Data breaches bring enhanced regulatory attention. It’s clear that data breaches have raised the bar on regulators’ expectations of the components of an effective compliance and anti-fraud program. Adopting big data/forensic data analysis procedures into the monitoring and testing of compliance can create a cycle of improved adherence to company policies and improved fraud prevention and detection, while providing additional comfort to key stakeholders.

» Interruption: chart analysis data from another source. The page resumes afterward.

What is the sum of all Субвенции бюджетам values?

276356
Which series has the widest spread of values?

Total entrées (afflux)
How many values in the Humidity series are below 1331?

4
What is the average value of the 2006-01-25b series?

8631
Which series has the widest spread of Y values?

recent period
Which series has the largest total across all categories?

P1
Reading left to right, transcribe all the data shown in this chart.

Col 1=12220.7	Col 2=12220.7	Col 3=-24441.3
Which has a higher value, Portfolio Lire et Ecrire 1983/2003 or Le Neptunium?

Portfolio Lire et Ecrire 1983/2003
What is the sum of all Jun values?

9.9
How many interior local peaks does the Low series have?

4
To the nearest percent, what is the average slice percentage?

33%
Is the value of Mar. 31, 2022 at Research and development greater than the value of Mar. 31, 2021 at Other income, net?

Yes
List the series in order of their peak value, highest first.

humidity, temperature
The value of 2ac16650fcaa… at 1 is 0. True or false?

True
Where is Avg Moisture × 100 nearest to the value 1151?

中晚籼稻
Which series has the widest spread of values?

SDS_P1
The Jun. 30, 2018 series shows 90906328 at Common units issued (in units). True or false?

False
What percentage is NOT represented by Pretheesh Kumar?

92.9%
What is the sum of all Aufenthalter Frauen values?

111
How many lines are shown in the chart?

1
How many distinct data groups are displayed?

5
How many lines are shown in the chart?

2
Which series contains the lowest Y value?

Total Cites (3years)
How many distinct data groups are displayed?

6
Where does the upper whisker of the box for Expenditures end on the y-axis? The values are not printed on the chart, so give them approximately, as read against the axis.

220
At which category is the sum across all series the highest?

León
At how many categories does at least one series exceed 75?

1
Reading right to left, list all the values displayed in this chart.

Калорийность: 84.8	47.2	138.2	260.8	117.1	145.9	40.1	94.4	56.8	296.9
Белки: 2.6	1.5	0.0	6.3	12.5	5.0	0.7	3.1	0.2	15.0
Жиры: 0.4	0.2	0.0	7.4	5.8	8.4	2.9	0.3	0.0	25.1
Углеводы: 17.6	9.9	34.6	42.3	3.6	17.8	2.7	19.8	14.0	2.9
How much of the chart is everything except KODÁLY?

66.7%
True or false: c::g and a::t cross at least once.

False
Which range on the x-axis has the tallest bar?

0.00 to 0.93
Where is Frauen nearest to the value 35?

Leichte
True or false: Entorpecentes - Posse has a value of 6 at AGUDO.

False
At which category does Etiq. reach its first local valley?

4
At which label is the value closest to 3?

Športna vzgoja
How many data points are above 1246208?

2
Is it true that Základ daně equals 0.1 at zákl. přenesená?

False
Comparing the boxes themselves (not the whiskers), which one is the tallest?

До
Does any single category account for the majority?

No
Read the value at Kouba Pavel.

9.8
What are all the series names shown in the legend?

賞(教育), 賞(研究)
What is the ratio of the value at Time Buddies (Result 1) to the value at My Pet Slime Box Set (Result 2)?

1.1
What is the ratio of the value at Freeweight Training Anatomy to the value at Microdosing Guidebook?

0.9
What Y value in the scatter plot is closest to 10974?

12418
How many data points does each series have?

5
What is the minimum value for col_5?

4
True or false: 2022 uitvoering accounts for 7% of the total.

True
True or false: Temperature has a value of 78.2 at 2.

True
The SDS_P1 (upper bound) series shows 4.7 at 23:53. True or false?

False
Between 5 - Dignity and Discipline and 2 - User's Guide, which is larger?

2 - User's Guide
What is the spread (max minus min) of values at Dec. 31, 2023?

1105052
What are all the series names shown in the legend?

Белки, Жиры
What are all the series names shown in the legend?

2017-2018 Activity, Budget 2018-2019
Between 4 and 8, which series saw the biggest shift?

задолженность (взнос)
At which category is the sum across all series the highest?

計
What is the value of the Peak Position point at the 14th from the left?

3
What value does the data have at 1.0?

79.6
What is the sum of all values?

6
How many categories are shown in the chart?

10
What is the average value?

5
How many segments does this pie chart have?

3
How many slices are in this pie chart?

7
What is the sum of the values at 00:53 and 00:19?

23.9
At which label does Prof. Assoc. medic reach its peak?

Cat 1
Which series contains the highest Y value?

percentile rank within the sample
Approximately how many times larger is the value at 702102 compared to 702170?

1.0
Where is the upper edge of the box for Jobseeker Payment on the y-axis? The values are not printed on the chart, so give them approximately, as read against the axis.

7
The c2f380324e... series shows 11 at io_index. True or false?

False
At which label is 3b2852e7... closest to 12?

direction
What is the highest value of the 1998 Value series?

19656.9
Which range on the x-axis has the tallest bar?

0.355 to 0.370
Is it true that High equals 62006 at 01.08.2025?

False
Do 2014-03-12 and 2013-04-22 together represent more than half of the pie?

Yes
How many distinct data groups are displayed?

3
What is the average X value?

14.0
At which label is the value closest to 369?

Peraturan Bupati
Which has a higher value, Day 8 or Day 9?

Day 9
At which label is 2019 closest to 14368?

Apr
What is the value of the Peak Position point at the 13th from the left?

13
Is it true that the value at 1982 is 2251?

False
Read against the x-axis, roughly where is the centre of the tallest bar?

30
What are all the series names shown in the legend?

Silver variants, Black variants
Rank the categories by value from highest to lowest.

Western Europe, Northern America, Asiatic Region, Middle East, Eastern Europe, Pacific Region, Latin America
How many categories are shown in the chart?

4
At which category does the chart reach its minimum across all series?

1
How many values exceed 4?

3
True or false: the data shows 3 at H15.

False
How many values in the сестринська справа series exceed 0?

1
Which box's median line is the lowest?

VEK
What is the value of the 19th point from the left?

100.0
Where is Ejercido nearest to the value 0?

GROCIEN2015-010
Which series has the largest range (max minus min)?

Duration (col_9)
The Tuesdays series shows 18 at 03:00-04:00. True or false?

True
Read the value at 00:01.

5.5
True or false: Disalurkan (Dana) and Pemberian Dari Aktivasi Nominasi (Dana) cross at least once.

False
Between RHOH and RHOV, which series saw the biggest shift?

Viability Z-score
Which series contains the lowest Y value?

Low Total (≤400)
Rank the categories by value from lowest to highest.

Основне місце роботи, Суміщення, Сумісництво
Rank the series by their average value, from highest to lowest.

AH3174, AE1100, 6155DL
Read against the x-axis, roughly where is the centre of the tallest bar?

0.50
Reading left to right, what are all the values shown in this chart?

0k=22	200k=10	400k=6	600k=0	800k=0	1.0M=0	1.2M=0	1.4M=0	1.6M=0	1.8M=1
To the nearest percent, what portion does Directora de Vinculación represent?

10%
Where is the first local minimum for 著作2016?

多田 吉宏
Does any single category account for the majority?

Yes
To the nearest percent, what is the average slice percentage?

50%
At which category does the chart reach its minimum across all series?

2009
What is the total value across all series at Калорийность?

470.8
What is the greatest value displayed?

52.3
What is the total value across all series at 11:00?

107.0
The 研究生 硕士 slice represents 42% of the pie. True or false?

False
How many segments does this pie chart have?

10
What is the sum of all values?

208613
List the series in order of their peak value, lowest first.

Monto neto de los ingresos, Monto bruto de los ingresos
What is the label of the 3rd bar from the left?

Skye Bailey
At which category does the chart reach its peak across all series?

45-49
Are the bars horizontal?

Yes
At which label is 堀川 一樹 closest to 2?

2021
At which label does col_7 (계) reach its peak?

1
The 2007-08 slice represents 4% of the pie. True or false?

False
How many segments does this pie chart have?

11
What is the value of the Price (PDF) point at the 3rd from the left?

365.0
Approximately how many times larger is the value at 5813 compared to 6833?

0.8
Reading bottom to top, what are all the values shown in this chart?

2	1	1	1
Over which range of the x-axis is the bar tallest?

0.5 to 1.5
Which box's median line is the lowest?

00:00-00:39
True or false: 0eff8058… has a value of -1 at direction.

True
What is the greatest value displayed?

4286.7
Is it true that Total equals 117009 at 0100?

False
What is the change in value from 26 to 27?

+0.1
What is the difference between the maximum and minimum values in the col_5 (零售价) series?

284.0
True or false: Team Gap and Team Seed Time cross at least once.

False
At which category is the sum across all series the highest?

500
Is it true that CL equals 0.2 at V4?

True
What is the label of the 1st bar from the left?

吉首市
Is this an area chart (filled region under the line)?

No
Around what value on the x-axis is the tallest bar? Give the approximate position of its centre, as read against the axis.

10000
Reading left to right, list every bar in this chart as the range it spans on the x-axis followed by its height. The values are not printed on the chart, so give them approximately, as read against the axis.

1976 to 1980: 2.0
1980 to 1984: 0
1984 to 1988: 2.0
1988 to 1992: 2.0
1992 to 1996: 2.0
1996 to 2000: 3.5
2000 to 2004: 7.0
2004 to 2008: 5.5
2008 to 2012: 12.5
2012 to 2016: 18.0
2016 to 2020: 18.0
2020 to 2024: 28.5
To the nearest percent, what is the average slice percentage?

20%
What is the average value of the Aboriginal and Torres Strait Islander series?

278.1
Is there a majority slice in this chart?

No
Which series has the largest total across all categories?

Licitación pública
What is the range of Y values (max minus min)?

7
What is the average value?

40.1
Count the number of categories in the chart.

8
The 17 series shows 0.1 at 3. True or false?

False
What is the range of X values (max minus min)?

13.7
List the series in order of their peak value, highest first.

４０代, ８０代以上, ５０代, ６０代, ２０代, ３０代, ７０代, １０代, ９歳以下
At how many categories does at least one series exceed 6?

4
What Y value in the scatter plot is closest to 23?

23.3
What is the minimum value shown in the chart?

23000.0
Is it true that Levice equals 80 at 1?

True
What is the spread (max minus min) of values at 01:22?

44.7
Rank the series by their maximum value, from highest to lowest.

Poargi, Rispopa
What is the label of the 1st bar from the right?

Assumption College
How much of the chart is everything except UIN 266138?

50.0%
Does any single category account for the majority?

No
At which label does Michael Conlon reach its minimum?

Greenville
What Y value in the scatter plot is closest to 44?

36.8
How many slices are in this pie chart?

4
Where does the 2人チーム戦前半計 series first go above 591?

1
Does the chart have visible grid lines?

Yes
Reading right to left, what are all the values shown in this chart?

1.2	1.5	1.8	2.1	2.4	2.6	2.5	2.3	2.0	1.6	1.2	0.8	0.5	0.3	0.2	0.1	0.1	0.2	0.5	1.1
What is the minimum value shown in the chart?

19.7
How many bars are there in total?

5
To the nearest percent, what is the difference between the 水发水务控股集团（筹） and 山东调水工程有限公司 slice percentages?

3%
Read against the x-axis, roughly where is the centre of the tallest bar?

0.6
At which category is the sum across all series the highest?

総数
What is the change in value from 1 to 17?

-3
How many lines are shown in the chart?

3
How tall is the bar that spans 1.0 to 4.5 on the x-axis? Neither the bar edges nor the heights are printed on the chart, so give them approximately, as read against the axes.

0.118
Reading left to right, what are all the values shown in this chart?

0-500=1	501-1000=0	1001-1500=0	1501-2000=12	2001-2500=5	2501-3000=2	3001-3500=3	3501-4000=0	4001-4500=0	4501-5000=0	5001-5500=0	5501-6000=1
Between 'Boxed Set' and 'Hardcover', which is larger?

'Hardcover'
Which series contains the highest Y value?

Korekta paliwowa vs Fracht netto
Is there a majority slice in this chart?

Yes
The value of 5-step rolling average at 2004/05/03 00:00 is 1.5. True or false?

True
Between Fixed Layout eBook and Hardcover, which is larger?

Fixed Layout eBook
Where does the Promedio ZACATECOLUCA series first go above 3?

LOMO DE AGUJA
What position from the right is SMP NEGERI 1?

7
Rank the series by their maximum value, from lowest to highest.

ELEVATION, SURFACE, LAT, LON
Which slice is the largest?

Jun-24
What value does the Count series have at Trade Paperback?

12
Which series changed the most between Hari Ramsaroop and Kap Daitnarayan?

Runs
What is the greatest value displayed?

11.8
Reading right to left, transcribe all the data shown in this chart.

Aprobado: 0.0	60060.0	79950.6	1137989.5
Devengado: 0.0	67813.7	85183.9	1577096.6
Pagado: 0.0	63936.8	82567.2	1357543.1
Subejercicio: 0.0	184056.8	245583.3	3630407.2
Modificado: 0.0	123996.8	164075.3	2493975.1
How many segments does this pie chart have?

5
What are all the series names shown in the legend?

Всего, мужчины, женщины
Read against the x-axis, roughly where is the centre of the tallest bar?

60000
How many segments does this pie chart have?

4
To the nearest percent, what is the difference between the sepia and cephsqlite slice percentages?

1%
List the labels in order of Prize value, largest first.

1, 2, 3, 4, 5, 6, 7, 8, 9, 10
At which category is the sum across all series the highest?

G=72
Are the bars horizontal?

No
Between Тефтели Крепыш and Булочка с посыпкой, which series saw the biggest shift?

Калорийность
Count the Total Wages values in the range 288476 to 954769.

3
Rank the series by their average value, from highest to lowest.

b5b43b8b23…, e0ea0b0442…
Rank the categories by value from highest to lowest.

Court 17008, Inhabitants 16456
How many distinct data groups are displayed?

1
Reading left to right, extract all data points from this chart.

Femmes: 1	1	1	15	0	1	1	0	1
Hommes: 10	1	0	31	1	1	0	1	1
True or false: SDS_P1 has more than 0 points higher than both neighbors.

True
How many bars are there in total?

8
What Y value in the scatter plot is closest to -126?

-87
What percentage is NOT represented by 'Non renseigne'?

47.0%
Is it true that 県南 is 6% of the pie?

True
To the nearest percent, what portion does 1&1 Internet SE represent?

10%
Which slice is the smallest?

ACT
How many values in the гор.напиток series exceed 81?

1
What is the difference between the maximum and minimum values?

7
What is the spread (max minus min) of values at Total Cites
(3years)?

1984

CFEs and forensic accountants are increasingly being called upon to be members of teams implementing or expanding big data/forensic data analysis programs so as to more effectively manage data breaches and a host of other instances of internal and external fraud, waste and abuse. To build a successful big data/forensic data analysis program, your client companies would be well advised to:
— begin by focusing on the low-hanging fruit: the priority of the initial project(s) matters. The first and immediately subsequent projects, the low-hanging investigative fruit, normally incurs the largest cost associated with setting up the analytics infrastructure, so it’s important that the first few investigative projects yield tangible results/recoveries.
— go beyond usual the rule-based, descriptive analytics. One of the key goals of forensic data analysis is to increase the detection rate of internal control noncompliance while reducing the risk of false positives. From a technology perspective, client’s internal audit and other investigative groups need to move beyond rule-based spreadsheets and database applications and embrace both structured and unstructured data sources that include the use of data visualization, text-mining and statistical analysis tools.
— see that successes are communicated. Share information on early successes across divisional and departmental lines to gain broad business process support. Once validated, success stories will generate internal demand for the outputs of the forensic data analysis program. Try to construct a multi-disciplinary team, including information technology, business users (i.e., end-users of the analytics) and functional specialists (i.e., those involved in the design of the analytics and day-to-day operations of the forensic data analysis program). Communicate across multiple departments to keep key stakeholders assigned to the fraud prevention program updated on forensic data analysis progress under a defined governance program. Don’t just seek to report instances of noncompliance; seek to use the data to improve fraud prevention and response. Obtain investment incrementally based on success, and not by attempting to involve the entire client enterprise all at once.
—leadership support will gets the big data/forensic data analysis program funded, but regular interpretation of the results by experienced or trained professionals are what will make the program successful. Keep the analytics simple and intuitive; don’t try to cram too much information into any one report. Invest in new, updated versions of tools to make analytics sustainable. Develop and acquire staff professionals with the required skill sets to sustain and leverage the forensic data analysis effort over the long-term.
Finally, enterprise-wide deployment of forensic data analysis takes time; clients shouldn’t be lead to expect overnight adoption; an analytics integration is a journey, not a destination. Quick-hit projects might take four to six weeks, but the program and integration can take one to two years or more.
Our client companies need to look at a broader set of risks, incorporate more data sources, move away from lightweight, end-user, desktop tools and head toward real-time or near-real time analysis of increased data volumes. Organizations that embrace these potential areas for improvement can deliver more effective and efficient compliance programs that are highly focused on identifying and containing damage associated with hacker and other exploitation of key high fraud-risk business processes.